* **Problem statement**:
Retype every line of the records below, character for character. Leave the pictures out.

━━━━━━━━━━━━━━━━

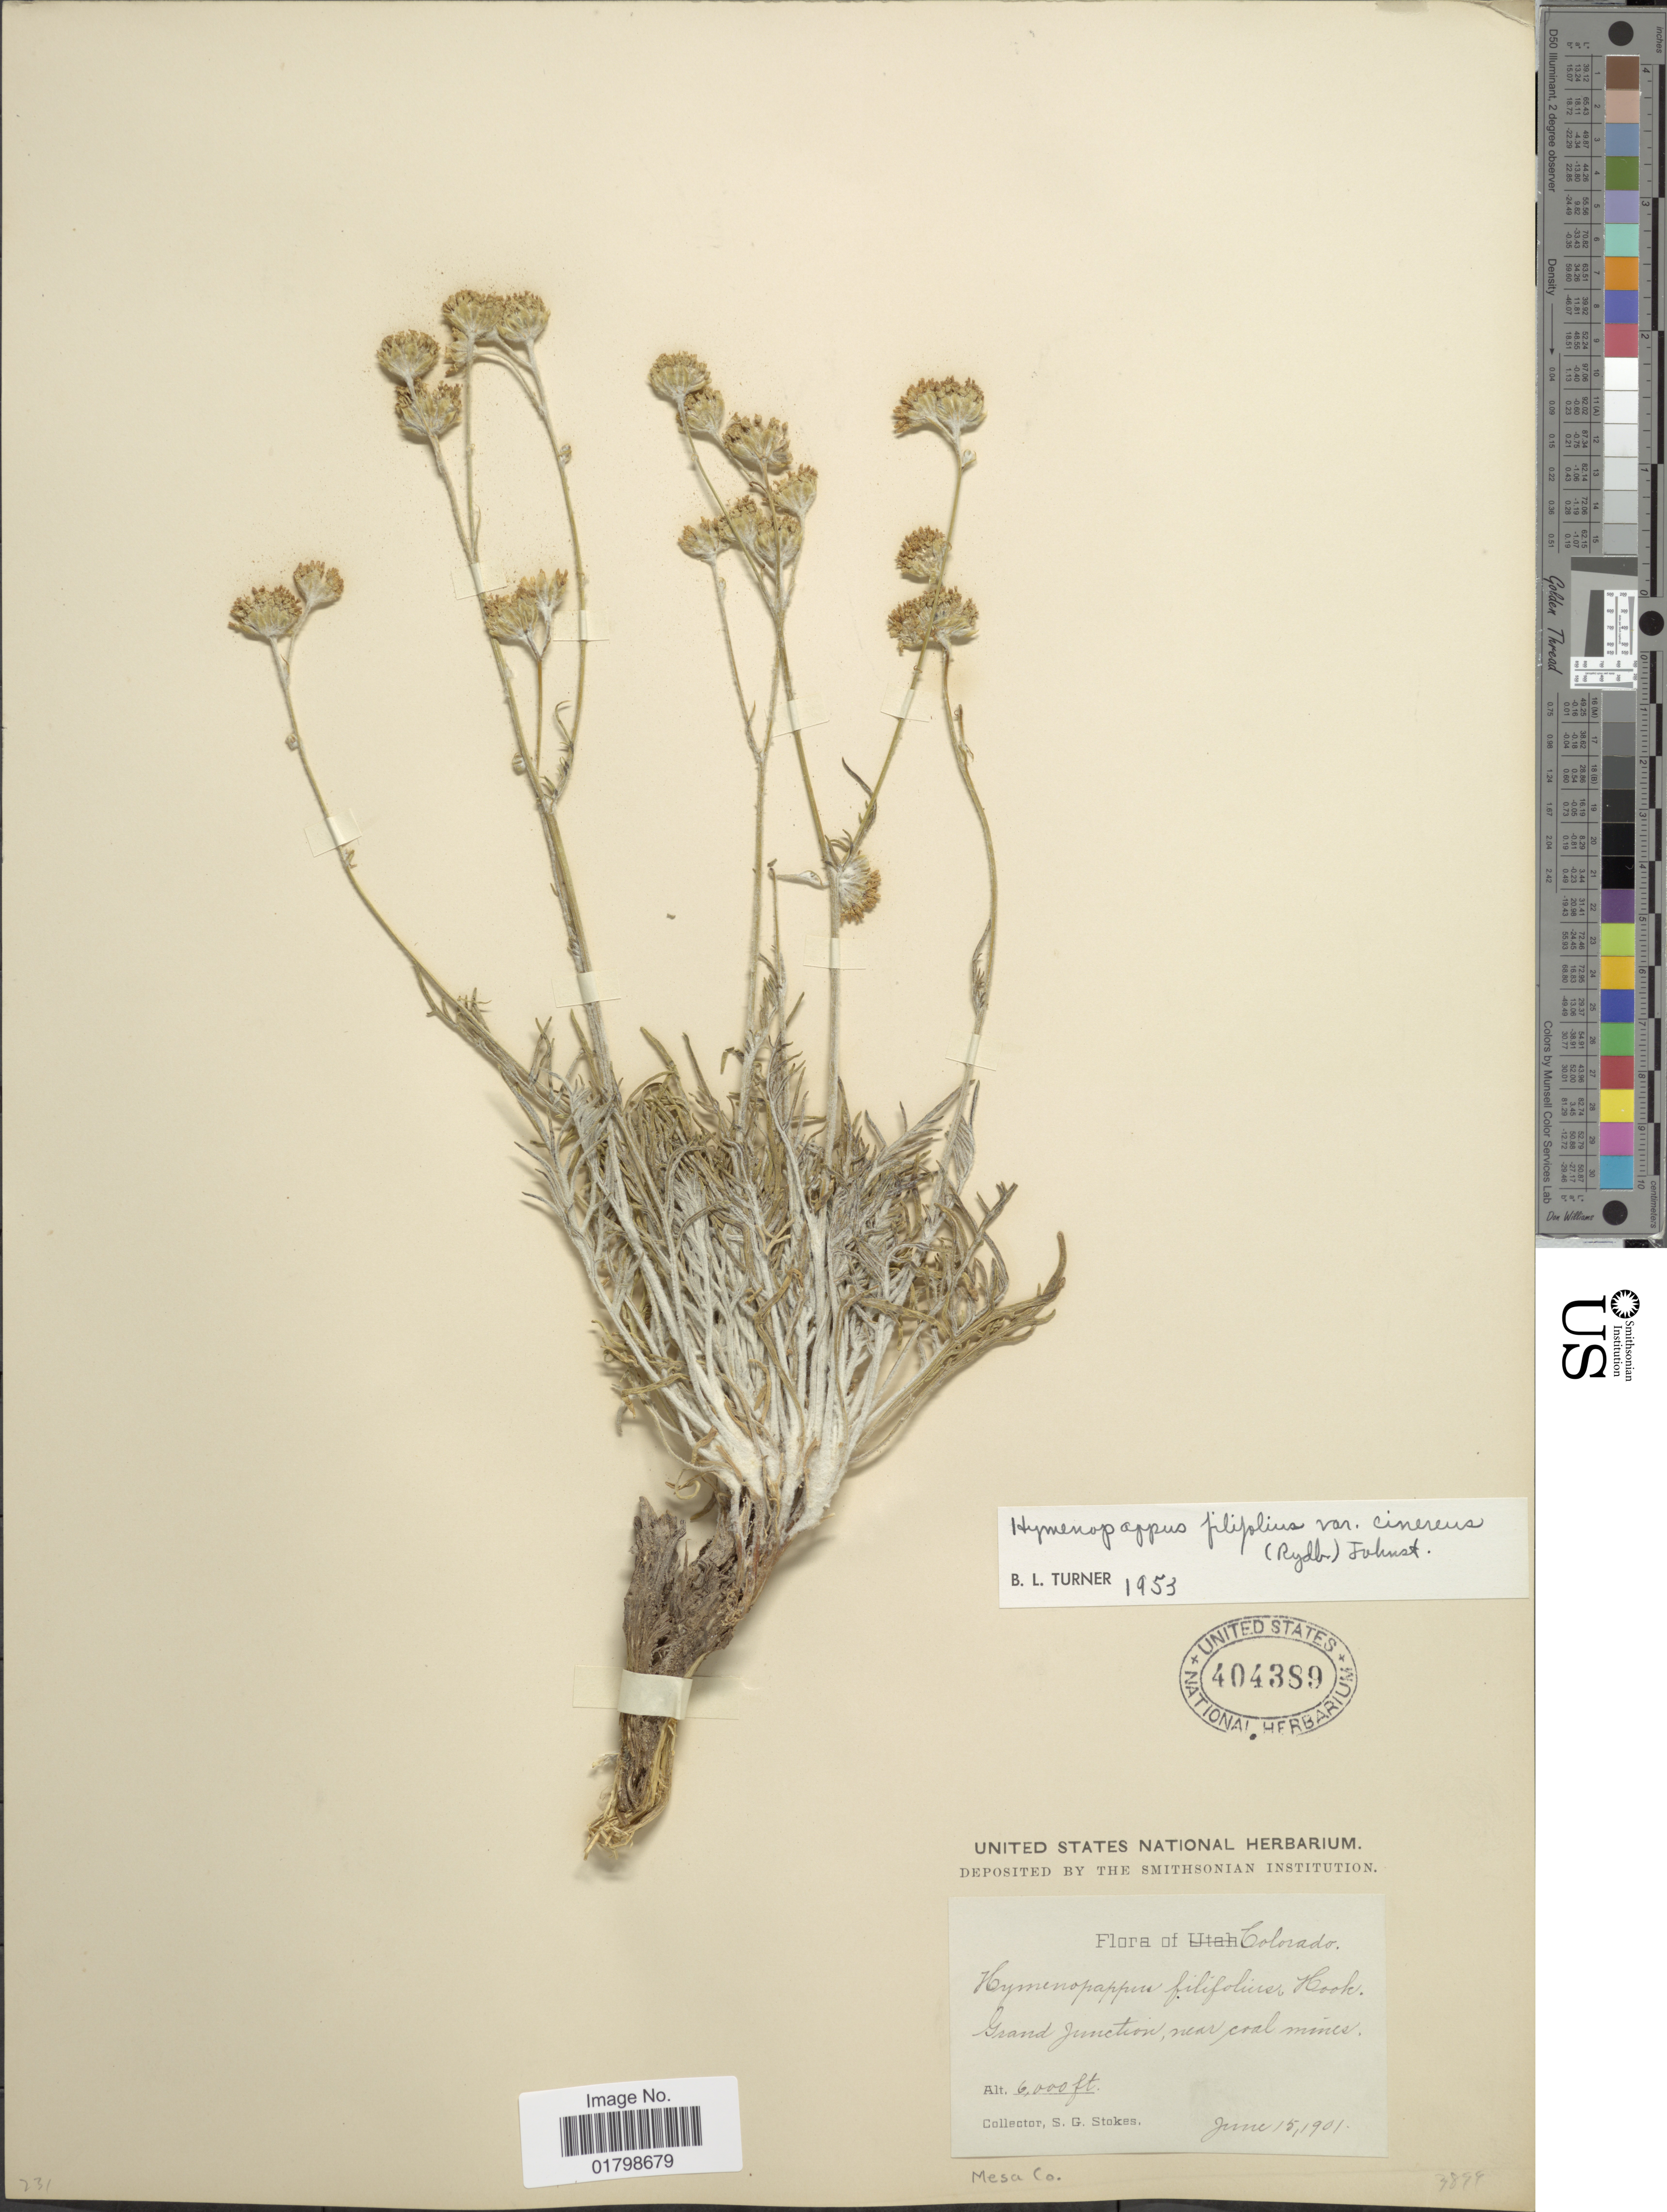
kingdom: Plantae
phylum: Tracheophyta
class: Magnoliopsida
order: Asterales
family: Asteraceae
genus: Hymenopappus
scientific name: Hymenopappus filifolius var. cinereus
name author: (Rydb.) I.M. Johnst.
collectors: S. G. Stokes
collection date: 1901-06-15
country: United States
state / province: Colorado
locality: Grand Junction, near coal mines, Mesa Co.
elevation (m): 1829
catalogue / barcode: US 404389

━━━━━━━━━━━━━━━━

* **Task solution**:
kingdom: Plantae
phylum: Tracheophyta
class: Magnoliopsida
order: Asterales
family: Asteraceae
genus: Hymenopappus
scientific name: Hymenopappus filifolius var. cinereus
name author: (Rydb.) I.M. Johnst.
collectors: S. G. Stokes
collection date: 1901-06-15
country: United States
state / province: Colorado
locality: Grand Junction, near coal mines, Mesa Co.
elevation (m): 1829
catalogue / barcode: US 404389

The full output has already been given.